Pre-draft measurables
| Height | Weight | Arm length | Hand span | Wingspan |
| 6 ft 3+3⁄8 in (1.91 m) | 213 lb (97 kg) | 32+1⁄4 in (0.82 m) | 9+3⁄4 in (0.25 m) | 6 ft 4+1⁄4 in (1.94 m) |
All values from the NFL Combine

===2023 season===
O'Connell was drafted by the Las Vegas Raiders in the fourth round with the 135th pick of the 2023 NFL draft.
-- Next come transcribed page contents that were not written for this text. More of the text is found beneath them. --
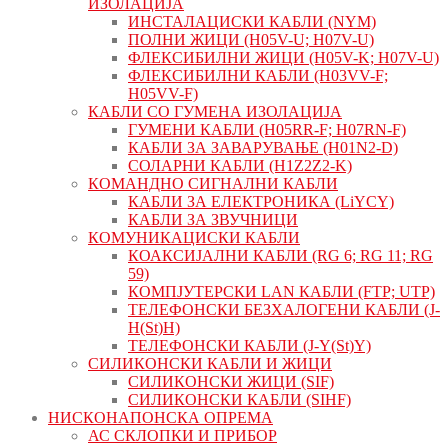
ИЗОЛАЦИЈА
ИНСТАЛАЦИСКИ КАБЛИ (NYM)
ПОЛНИ ЖИЦИ (H05V-U; H07V-U)
ФЛЕКСИБИЛНИ ЖИЦИ (H05V-K; H07V-U)
ФЛЕКСИБИЛНИ КАБЛИ (H03VV-F;
H05VV-F)
КАБЛИ СО ГУМЕНА ИЗОЛАЦИЈА
ГУМЕНИ КАБЛИ (H05RR-F; H07RN-F)
КАБЛИ ЗА ЗАВАРУВАЊЕ (H01N2-D)
СОЛАРНИ КАБЛИ (H1Z2Z2-K)
КОМАНДНО СИГНАЛНИ КАБЛИ
КАБЛИ ЗА ЕЛЕКТРОНИКА (LiYCY)
КАБЛИ ЗА ЗВУЧНИЦИ
КОМУНИКАЦИСКИ КАБЛИ
КОАКСИЈАЛНИ КАБЛИ (RG 6; RG 11; RG
59)
КОМПЈУТЕРСКИ LAN КАБЛИ (FTP; UTP)
ТЕЛЕФОНСКИ БЕЗХАЛОГЕНИ КАБЛИ (J-
H(St)H)
ТЕЛЕФОНСКИ КАБЛИ (J-Y(St)Y)
СИЛИКОНСКИ КАБЛИ И ЖИЦИ
СИЛИКОНСКИ ЖИЦИ (SIF)
СИЛИКОНСКИ КАБЛИ (SIHF)
НИСКОНАПОНСКА ОПРЕМА
АС СКЛОПКИ И ПРИБОР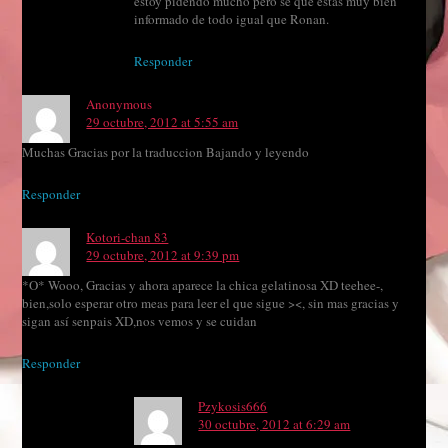
estoy pidendo mucho pero se que estas muy bien
informado de todo igual que Ronan.
Responder
Anonymous
29 octubre, 2012 at 5:55 am
Muchas Gracias por la traduccion Bajando y leyendo
Responder
Kotori-chan 83
29 octubre, 2012 at 9:39 pm
*O* Wooo, Gracias y ahora aparece la chica gelatinosa XD teehee-,
bien,solo esperar otro meas para leer el que sigue ><, sin mas gracias y
sigan así senpais XD,nos vemos y se cuidan
Responder
Pzykosis666
30 octubre, 2012 at 6:29 am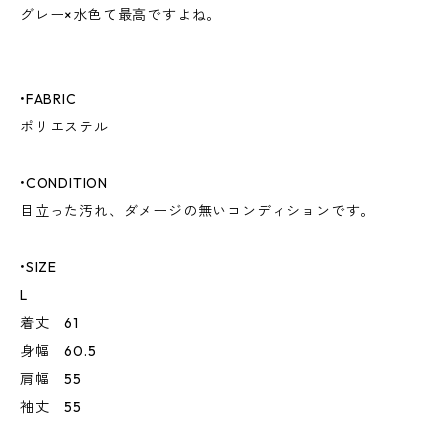
グレー×水色て最高ですよね。
•FABRIC
ポリエステル
•CONDITION
目立った汚れ、ダメージの無いコンディションです。
•SIZE
L
着丈 61
身幅 60.5
肩幅 55
袖丈 55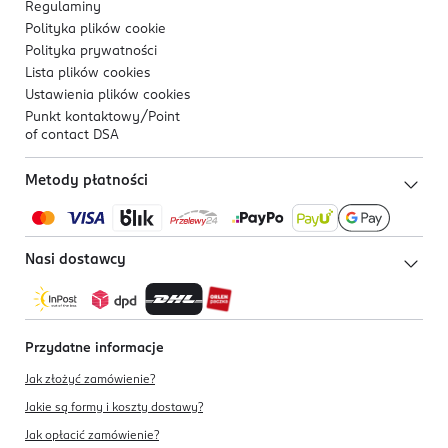
Regulaminy
Polityka plików
cookie
Polityka prywatności
Lista plików
cookies
Ustawienia plików
cookies
Punkt kontaktowy/
Point
of contact DSA
Metody płatności
Nasi dostawcy
Przydatne informacje
Jak złożyć zamówienie?
Jakie są formy i koszty dostawy?
Jak opłacić zamówienie?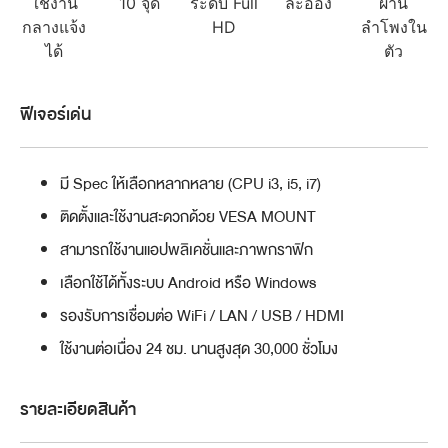
ใช้งาน
10 จุด
ระดับ Full
ละออง
ผ่าน
กลางแจ้ง
HD
ลำโพงใน
ได้
ตัว
ฟีเจอร์เด่น
มี Spec ให้เลือกหลากหลาย (CPU i3, i5, i7)
ติดตั้งและใช้งานสะดวกด้วย VESA MOUNT
สามารถใช้งานแอปพลิเคชั่นและภาพกราฟิก
เลือกใช้ได้ทั้งระบบ Android หรือ Windows
รองรับการเชื่อมต่อ WiFi / LAN / USB / HDMI
ใช้งานต่อเนื่อง 24 ชม. นานสูงสุด 30,000 ชั่วโมง
รายละเอียดสินค้า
On October 1, 2023, O'Connell made his first career NFL start, filling in for an injured Jimmy Garoppolo. Playing against the Los Angeles Chargers, he went 24-of-39 for 238 yards and had his first career rushing touchdown on a goal-line sneak. The Raiders lost 24–17 in his debut. On November 1, 2023, O'Connell was named the starting quarterback for the remainder of the season. In Week 15, O'Connell threw four touchdown passes in a dominant 63–21 victory over the Los Angeles Chargers. During the Week 16 Christmas Day game against the Kansas City Chiefs, where despite his team winning 20–14, O'Connell went 9 of 21 in pass attempts for 62 yards, never completing a pass after the first quarter. O'Connell went 5–5 as a starter. He finished with 2,218 passing yards, 12 passing touchdowns and 7 interceptions to go with a rushing touchdown.

===2024 season===
Following a preseason quarterback competition with new free agent signing Gardner Minshew, O'Connell was named a backup to begin the season. After the Raiders began the season with a 2–3 record, O'Connell was named the starter on October 9. In his first start of the season, O'Connell passed for 227 yards, one touchdown, and one interception as the Raiders lost to the Pittsburgh Steelers 32–13. Against the Los Angeles Rams on October 20, O'Connell suffered a fractured thumb and was later placed on injured reserve. After missing four games, the Raiders activated O'Connell to the 53-man roster on November 28, ahead of the team's Week 13 matchup against the Chiefs. In his return from injury, O'Connell produced the first 300-yard performance of his career, finishing with 340 yards, two touchdowns, and zero interceptions, but miscommunication in the final minute resulted in a lost fumble as the Raiders lost 19–17. He sustained another injury in the team's Week 14 matchup against the Tampa Bay Buccaneers as he suffered a bone bruise to his knee, before returning in Week 16 to end off the season with a record of 2–5.

===2025 season===
O'Connell suffered a fractured wrist in the Raiders' preseason finale against the Arizona Cardinals, and was placed on injured reserve to begin the season as a result. He was activated on November 19, ahead of the team's Week 12 matchup against the Cleveland Browns. Serving as the team's third-string quarterback behind starter Geno Smith and backup Kenny Pickett throughout the year, O'Connell would make his sole 2025 season appearance during a Week 18 win against the Kansas City Chiefs, passing for 102 yards and marking the Raiders' first win against the Chiefs in Allegiant Stadium.

===2026 season===
O'Connell began the 2026 season as the third-string quarterback behind Kirk Cousins and first overall draft pick Fernando Mendoza.

==Career statistics==

===NFL===

Year: Team; Games; Passing; Rushing; Sacks; Fumbles
GP: GS; Record; Cmp; Att; Pct; Yds; Y/A; Lng; TD; Int; Rtg; Att; Yds; Avg; Lng; TD; Sck; SckY; Fum; Lost
2023: LV; 11; 10; 5–5; 213; 343; 62.1; 2,218; 6.5; 50; 12; 7; 83.9; 17; 11; 0.6; 3; 1; 24; 173; 4; 2
2024: LV; 9; 7; 2–5; 154; 243; 63.4; 1,612; 6.6; 58; 8; 4; 86.7; 21; 30; 1.4; 13; 1; 10; 82; 2; 2
2025: LV; 1; 0; —; 10; 22; 45.5; 102; 4.6; 23; 0; 0; 59.3; 1; 7; 7.0; 7; 0; 1; 5; 0; 0
Career: 21; 17; 7–10; 377; 608; 62.0; 3,932; 6.5; 58; 20; 11; 84.1; 39; 48; 1.2; 13; 2; 35; 260; 6; 4

===College===

Season: Team; Games; Passing; Rushing
GP: GS; Record; Cmp; Att; Pct; Yds; Y/A; TD; Int; Rtg; Att; Yds; Avg; TD
2017: Purdue; 0; 0; —; DNP
2018: Purdue; 0; 0; —
2019: Purdue; 6; 3; 1–2; 103; 164; 62.8; 1,101; 6.7; 8; 4; 130.4; 15; −9; −0.6; 0
2020: Purdue; 3; 3; 2–1; 88; 136; 64.7; 916; 6.7; 7; 2; 135.3; 12; −64; −5.3; 0
2021: Purdue; 12; 9; 6–3; 315; 439; 71.8; 3,712; 8.5; 28; 11; 158.8; 25; −120; −4.8; 1
2022: Purdue; 12; 12; 7–5; 320; 499; 64.1; 3,490; 7.0; 22; 13; 132.2; 43; −81; −1.9; 1
Career: 33; 27; 16–11; 826; 1,238; 66.7; 9,219; 7.4; 65; 30; 141.8; 95; −274; −2.9; 2

==Personal life==
O'Connell is married to Jael O'Connell (née Johnson), who played volleyball at Purdue.